Люди страдают и не видят причины своих страданий. Люди ищут и не видят предмет своих поисков. Виктору понадобилось много времени, чтобы убедиться в том, как необходим ему человек рядом: не кто-нибудь, а женщина; не какая-нибудь, а его жена, Аглая. А что он сделал для того, чтобы обладать ею? Не телом, нет… это примитивно и не дает всей полноты блаженства. Ему нужна была она вся – и то, что она жила с ним в одной квартире и спала в одной постели, не сделало его счастливым. Потому что он чувствовал в ней ее отдельный мир, который она как бы приносила и уносила с собой и в котором ему не было места. То есть она давала ему что-то, как дают ребенку кусочек коржа от торта, чтобы он не плакал, – а сам торт приберегают для праздничного стола, чтобы угощать им других.
Виктор не интересовался ее миром – он хотел, чтобы интересовались им, мужчиной, его ценностями и его желаниями. Он хотел от жены внимания, огорчался, что его так мало, и обвинял. Он был несчастен и не мог понять, почему. Вероятно, ему больше подошла бы женщина «попроще», которая слушалась бы его, выполняла его указания и делала бы то, что он хотел. Одно время Виктор именно о такой спутнице жизни и мечтал. Он много раз прокручивал в уме ситуацию, когда рядом с ним – женщина, у которой нет своего мира, которую не нужно завоевывать, для которой не нужно стараться быть интересным, соответствовать и вообще прилагать усилия, чтобы привлечь ее внимание. Вначале это казалось заманчивым. «Райская жизнь», которая ожидала Виктора, виделась островком блаженства, на котором он вместе со своей непритязательной подругой вкушает плоды земные. А завтра? А через неделю? Все то же… И через месяц, и через год…
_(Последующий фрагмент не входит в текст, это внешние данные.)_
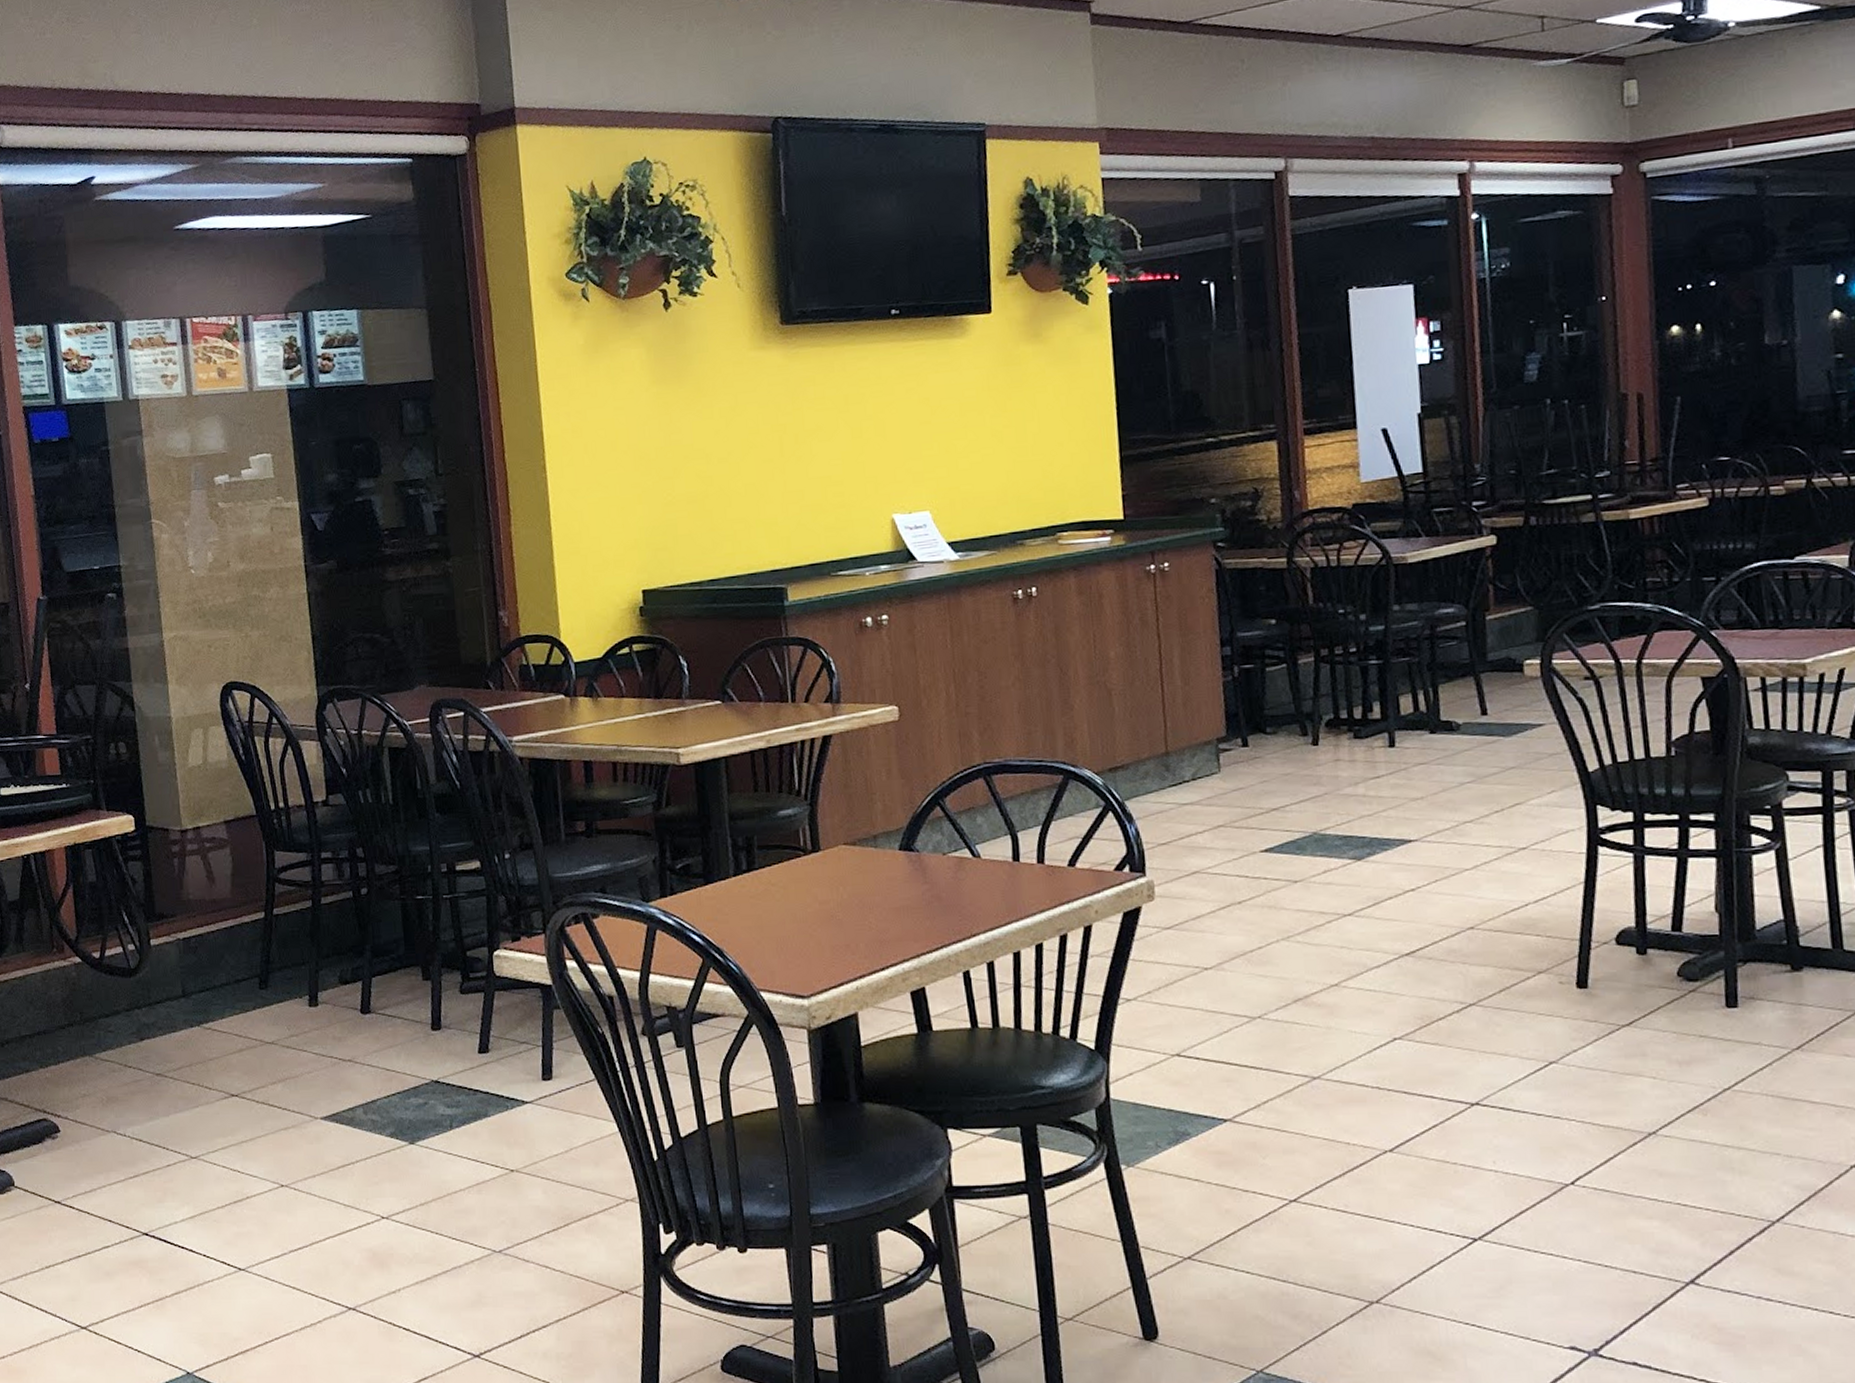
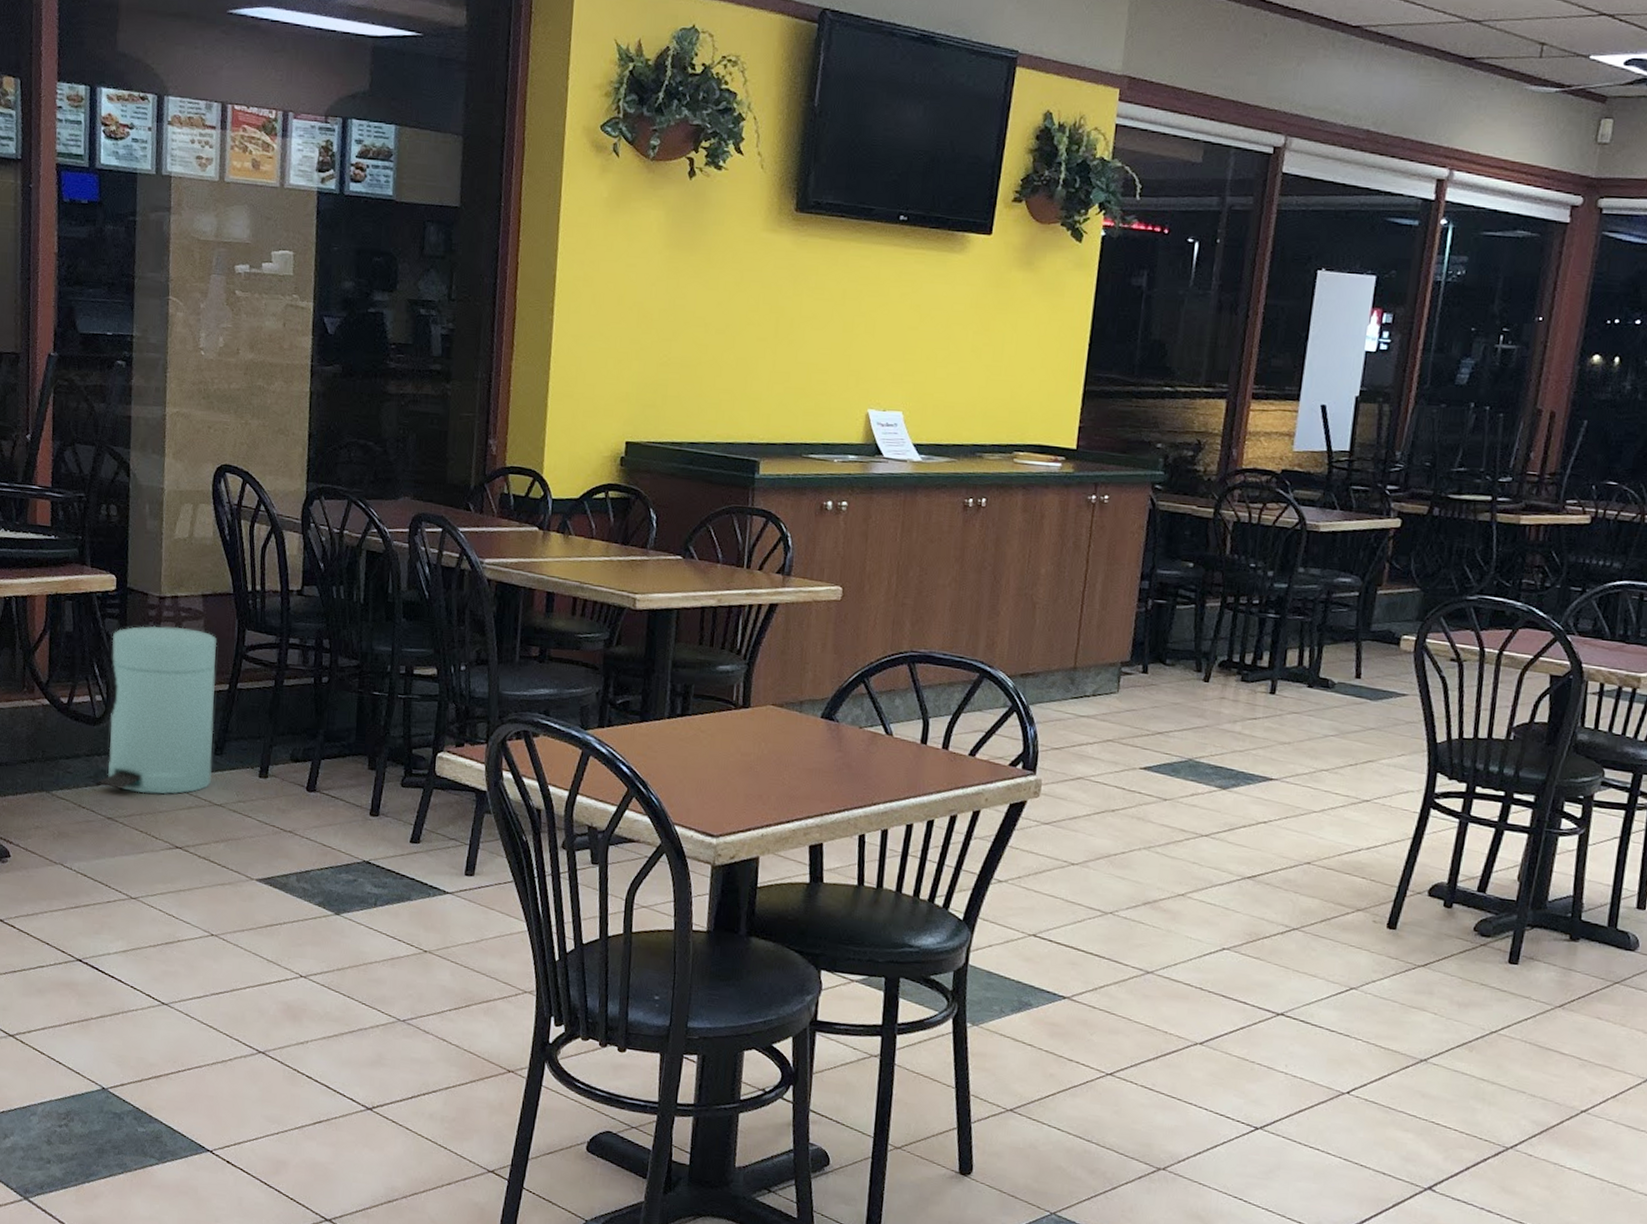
trash can: none [137,858,260,1043] -> present [98,625,217,795]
Виктор задумался и пересмотрел систему ценностей. Через год, а возможно, и раньше, при такой жизни он начал бы умирать от скуки, а потом… отправился бы искать женщину, подобную Аглае, и совершать все мыслимые и немыслимые подвиги, чтобы завоевать ее сердце. Такой вывод оказался неожиданным и пугающим.
«Что я делаю не так? И как надо?» – вот два вопроса, которые Виктор задал себе впервые за годы поисков ответа на предыдущие вопросы: «Почему она такая? И как ее исправить?»
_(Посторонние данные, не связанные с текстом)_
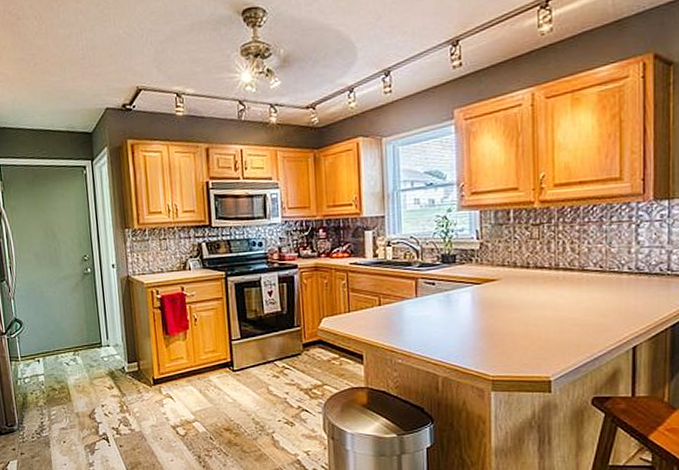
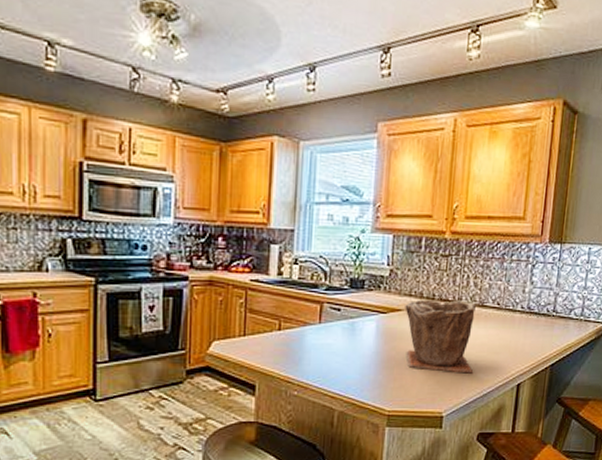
plant pot: none [499,266,579,338] -> present [405,299,477,374]

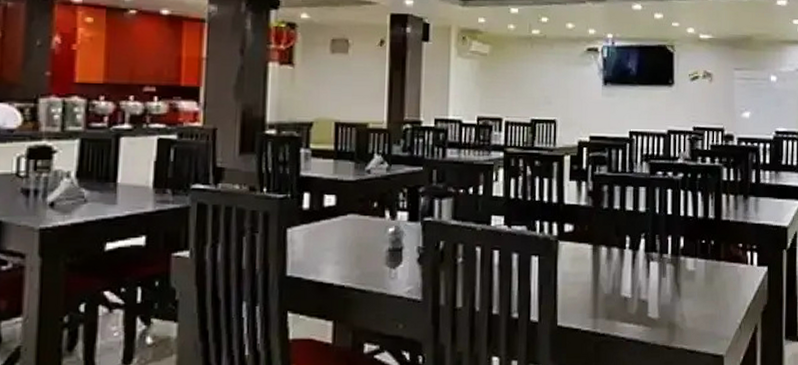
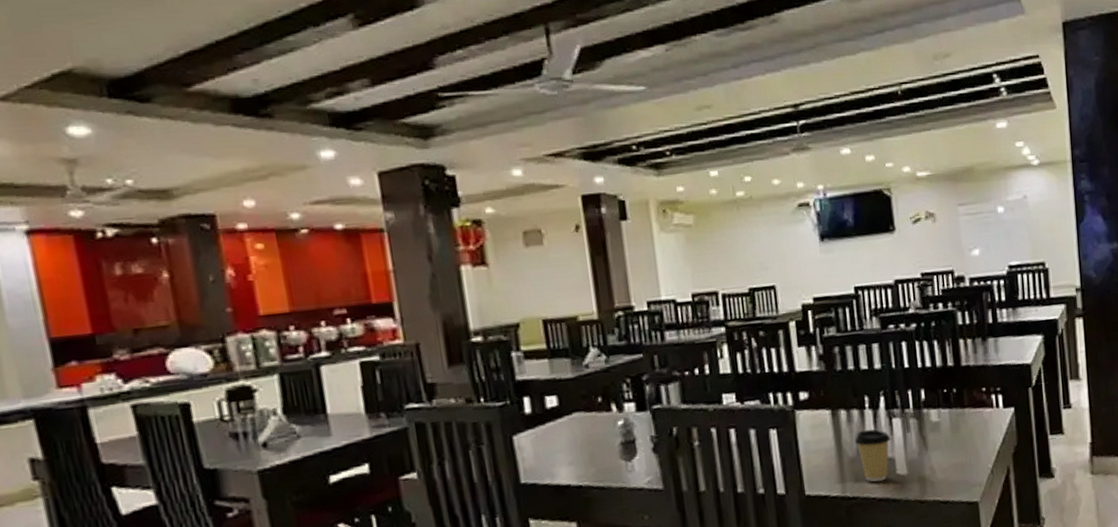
coffee cup: none [611,269,647,322] -> present [854,429,891,482]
«Она» – это, конечно же, супруга, которую он одновременно хотел – и которая его не устраивала. Эта двойственность, которой Виктор не мог найти объяснения, лишала его сил. Что еще хуже, у него не было какого-либо способа разрешить это мучительное раздвоение. Но жизнь, как водится, вносит свои поправки. Когда ситуация достигает апогея, а человек не может с ней справиться, жизнь сама вмешивается в этот процесс.
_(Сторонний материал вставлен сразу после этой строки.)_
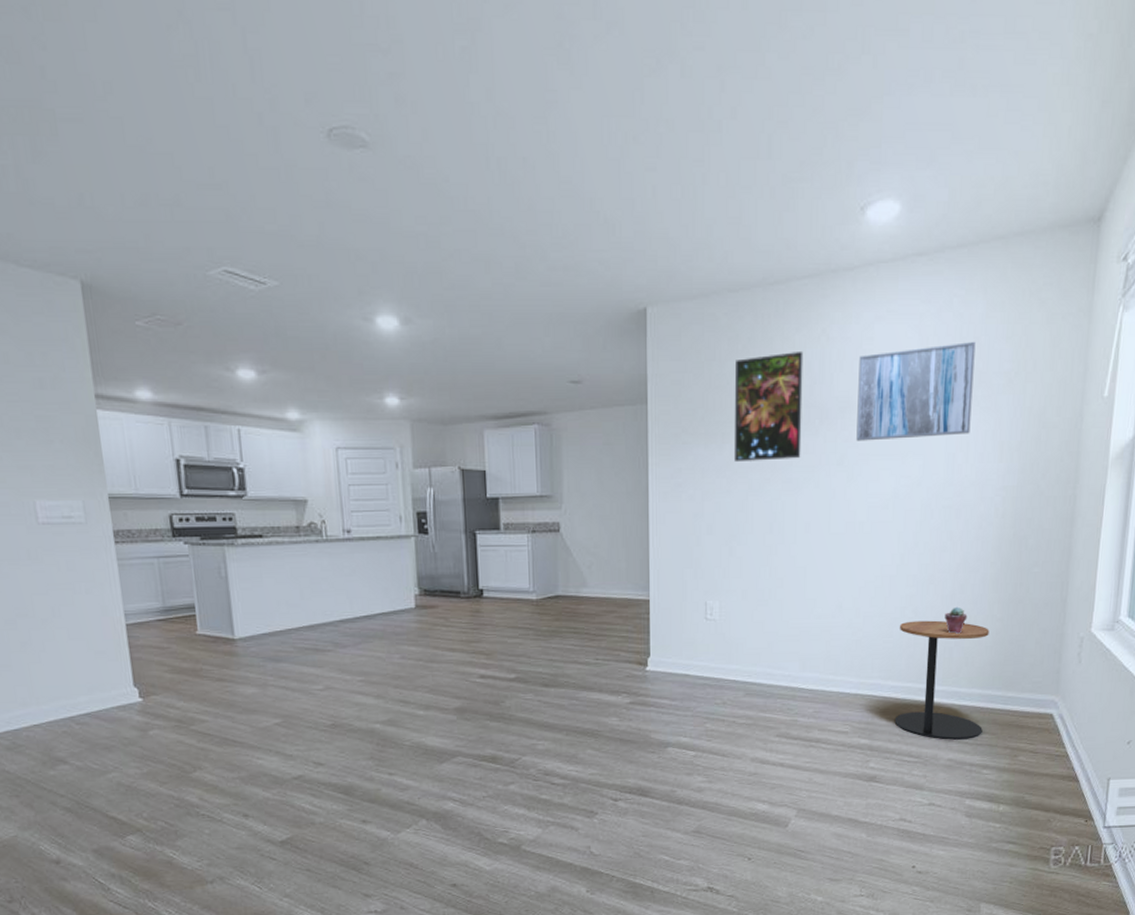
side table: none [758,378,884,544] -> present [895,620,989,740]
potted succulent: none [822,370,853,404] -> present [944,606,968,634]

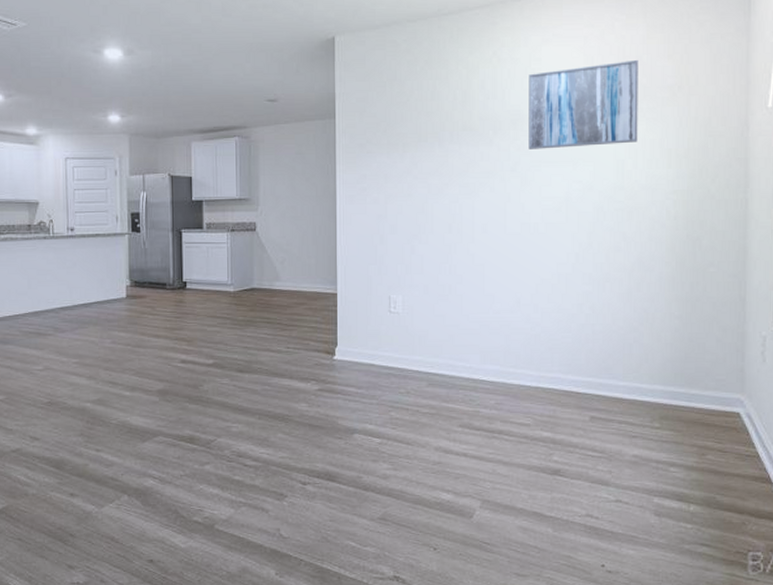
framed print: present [733,350,804,463] -> none [414,70,477,169]
side table: present [895,620,989,740] -> none [577,317,668,436]
potted succulent: present [944,606,968,634] -> none [622,304,645,330]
Виктор стоял под душем и пытался понять, что изменилось в его отношениях с женой. Сегодня ночью он ощутил что-то новое, какой-то неизвестный еще ему оттенок чувственности, какое-то мимолетное желание получить от него больше, чем обычно, что Аглае было вовсе не свойственно. Он вообще считал, что к его ласкам она относится не то чтобы равнодушно, а просто привычно, без радости, – отбывает , стараясь при этом сократить время близости. Очевидно, что это бывало ей в тягость, но она не подавала вида. Так было всегда. И вот этой ночью… вдруг появилось нечто другое. Он не знал, не мог объяснить – что. Это оказалось удивительно приятно.